パルチザン徳久の技と本線を聞く!

2015年2月7日更新


殻を打ち破れ155 


 島津悦子の新曲『惚れたのさ』を聞いて、

 ≪ほほう!≫

 になった。やくざ唄みたいに骨太のメロディーを、ザックリ歌ってなかなかである。彼女にとって、これが初めての男唄と知って、また、

 ≪ほほう...≫

 になる。パーティーなどで出会うと「こぶさたしてます!」なんてあいさつが、笑顔も一緒にさっぱりめで、そんな気性が好ましかったから、男唄など何度も歌っていたろうと思っていた。

 作曲は誰?と歌詞カードを見たら、徳久広司である。これまた

 ≪ほほう≫

 で、彼が書くメロディーが、ジャンルを越えて幅広いことにまた思いいたる。以前、その秘密を尋ねたら、

 「詞を貰ったら、彼らが書くとどんな曲になるかな?と、考えるのがとっかかりかな」

 と答えたことを思い出した。プロだからコピーするはずなどない。おおづかみ誰か流...と狙い目を想定するということだろう。

 だとすれば『惚れたのさ』を書く時に、思い浮かべたライバルの顔は、誰あたりだろう?中村典正ほどの骨太さではない。では岡千秋か? ナタでバサッとやるような切り口は、案外近いかも知れない。

 徳久は作曲界のパルチザンだな...と思う。

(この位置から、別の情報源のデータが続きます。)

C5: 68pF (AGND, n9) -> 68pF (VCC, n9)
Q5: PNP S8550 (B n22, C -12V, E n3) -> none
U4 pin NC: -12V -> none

ここかと思えばまたあちら、演歌歌謡曲戦線をタイプ多彩に神出鬼没する遊撃隊。その成果はあちこちで、かなり手堅いのだ。

 ≪しかし、彼の本線はこれだろう!≫

 ハン・ジナの『ガラスの部屋』を聞いて、僕はハタ!と膝を叩いた。何しろ聞き応えが滅法快いのだ。メロディーの起伏そのものが甘美でゆるみたるみがない。テンポもまたこれ以外にない絶妙のノリだ。平易だがドキッとする個所のある田久保真見の詞が、サビあたり「やめて!やめて!」なんて連呼する。曲の徳久とキャッチボールした気配がある。川村栄二のアレンジもそれらしく、うまい隙間を作った。結果ハン・ジナのハスキーボイスも生き生きとしている。

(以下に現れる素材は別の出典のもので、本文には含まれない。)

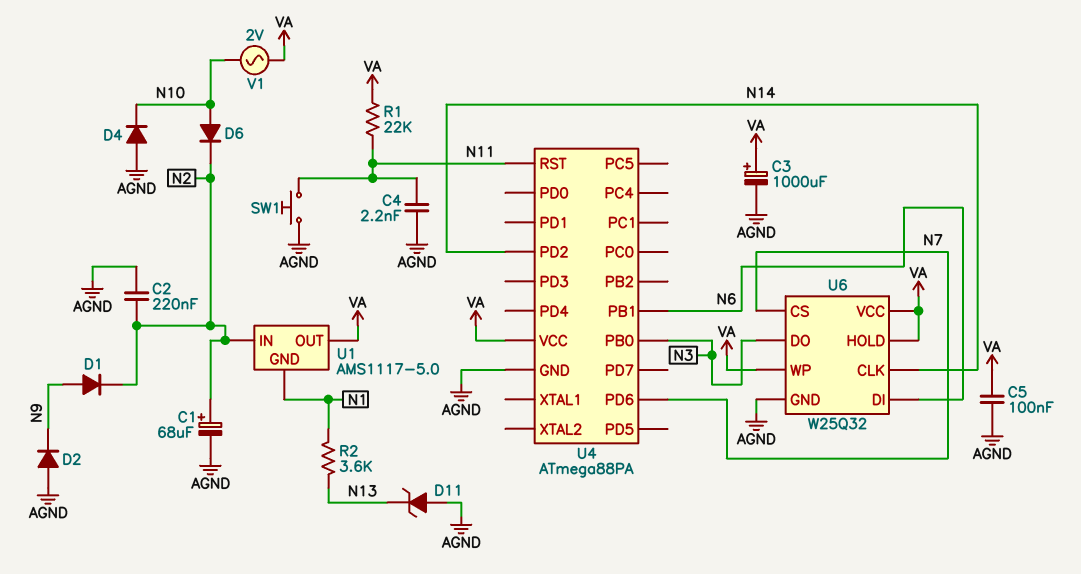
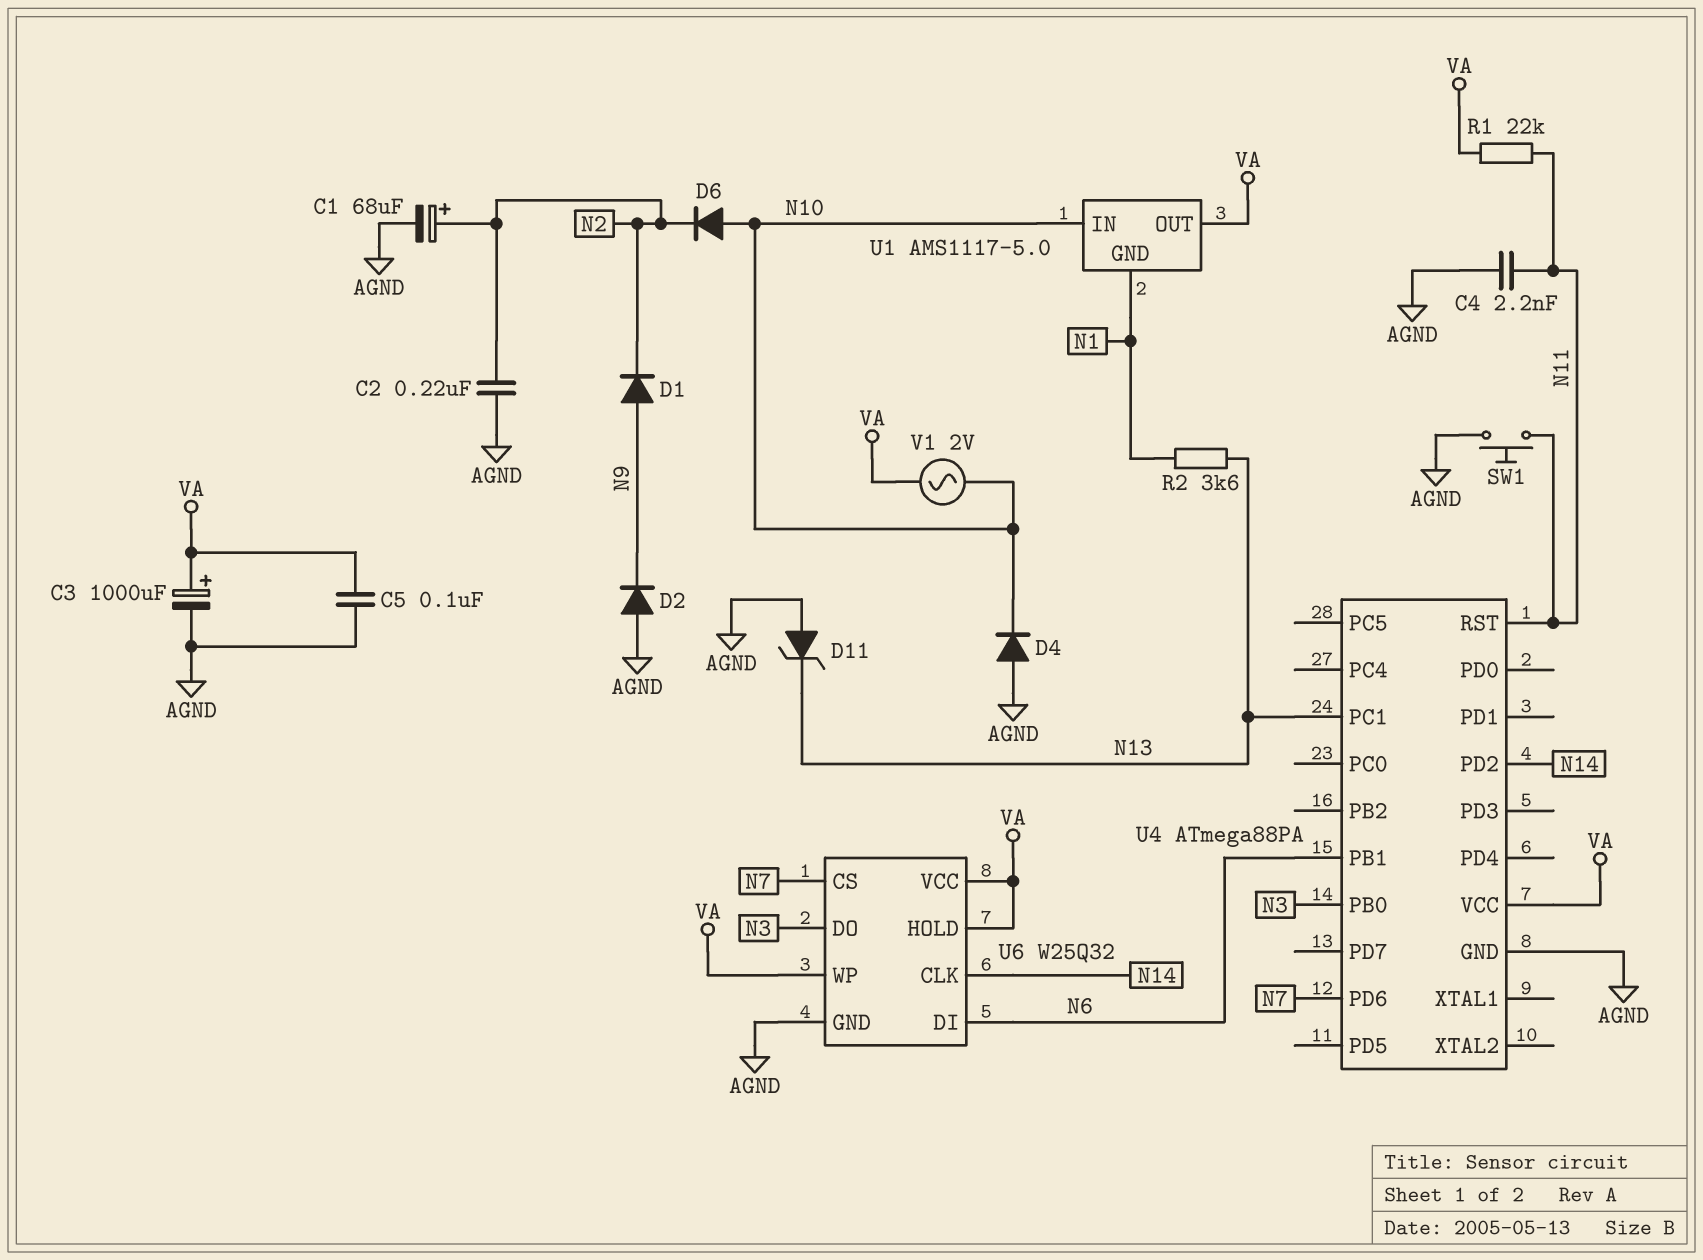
U1 pin IN: N2 -> N10
U4 pin PC1: none -> N13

 詞、曲、編曲、歌と、四拍子が揃っているから、聞くこちらはあっさり持っていかれる。一杯やりながら...だったらウイスキーかも知れない。カラオケだったら連れの異性と眼を合わせて歌いたい気分。かつて"3連の徳さん"と呼ばれた徳久の面目躍如で、歌好きの支持で長命の『ノラ』の路線と言えば言えるか!

 ドカンとは来ないかも知れないが、愛され続けてロングセラーになる可能性は高い。そう書きながら僕は、ニンマリする徳久の顔を思い浮かべる。韓国歌手のムード歌謡は、いつの時代もヒットの椅子がひとつ、用意されている。日本でしのぎをけずるあちら歌手群を抜け出して、ハン・ジナがこの曲で、その椅子をせしめることが出来るかどうか?桂銀淑のドスの利き方に比べれば、この人の歌は艶っぽく甘いのが特徴だが...。